Imagine receiving a patient’s blood sample and being asked to test for HIV without any lab equipment, refrigeration, trained healthcare workers or electricity. A tall order, but global health non-profit PATH scientists intend to do just that, using non-instrumental nucleic acid amplification (NINA) (1), coupled with an innovative way of modulating temperature. The system has been designed to allow diagnosis of HIV and other infectious diseases in remote and isolated communities that don’t have access to laboratory services.

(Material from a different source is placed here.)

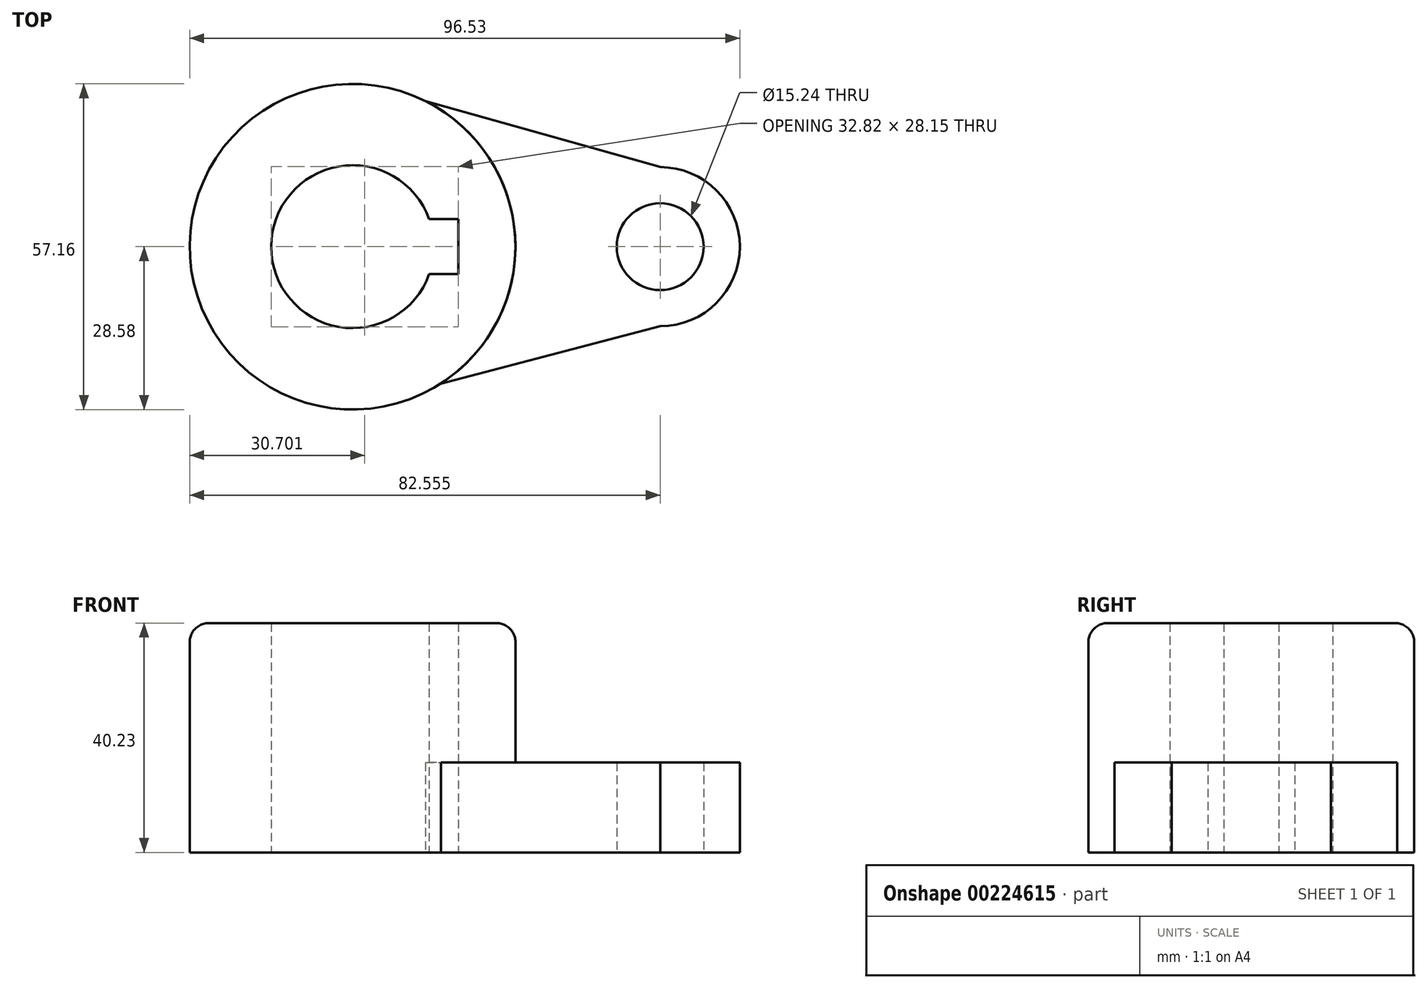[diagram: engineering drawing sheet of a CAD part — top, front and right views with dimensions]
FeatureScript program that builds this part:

In low-resource locations, the lack of access to molecular testing is a significant barrier to controlling infectious disease. Transporting samples from rural communities to a central laboratory means expense, delays in getting results, and often a failure to follow up; individuals who have samples sent to a distant facility may not return to their local clinic to discover they have a disease, and therefore may not get treatment. If the lab isn’t an option, over-the-counter tests might be available, but these are antibody-based and cannot detect HIV in its early stages, when patients can be most infectious.

According to the authors of a recent report, the NINA system could offer a cheap and clever alternative. The reaction is carried out in a small, portable incubator that uses the galvanic corrosion of magnesium iron alloy (only around €0.05 per reaction) when mixed with saline solution to provide heat (2). The assay, which requires a blood sample, uses reverse transcriptase-loop mediated isothermal amplification (RT-LAMP), which can be carried out at a constant temperature and does not need a thermal cycler to detect pathogen nucleic acids (in this case for HIV). Once the test is complete, the results can be visualized using a simple dipstick test, with a color band indicating the presence of disease.

Studies by the PATH scientists have shown that the incubator can maintain a stable 60°C environment at multiple ambient temperatures (see Figure 1), so testing won’t be compromised by surrounding conditions. It could also be adapted to other diseases, like malaria, and help improve the control and surveillance of multiple diseases, by allowing for advanced molecular testing to be carried out cheaply, without access to modern diagnostic equipment. To achieve this, a way of preparing nucleic acids from blood samples is also needed, as PATH senior technical officer Paul LaBarre explains: “To complete this low-resource setting diagnostic, one remaining need is the integration of a simple method for isolating nucleic acids from patient blood samples before amplification. Current methods are expensive and technically difficult. Fortunately, there are several methods we are testing that look promising.”

And with detection in less than 80 minutes, the test could also become part of a point-of-care health service, with patients diagnosed and treated within a single visit – something which could be of huge benefit to underserved communities.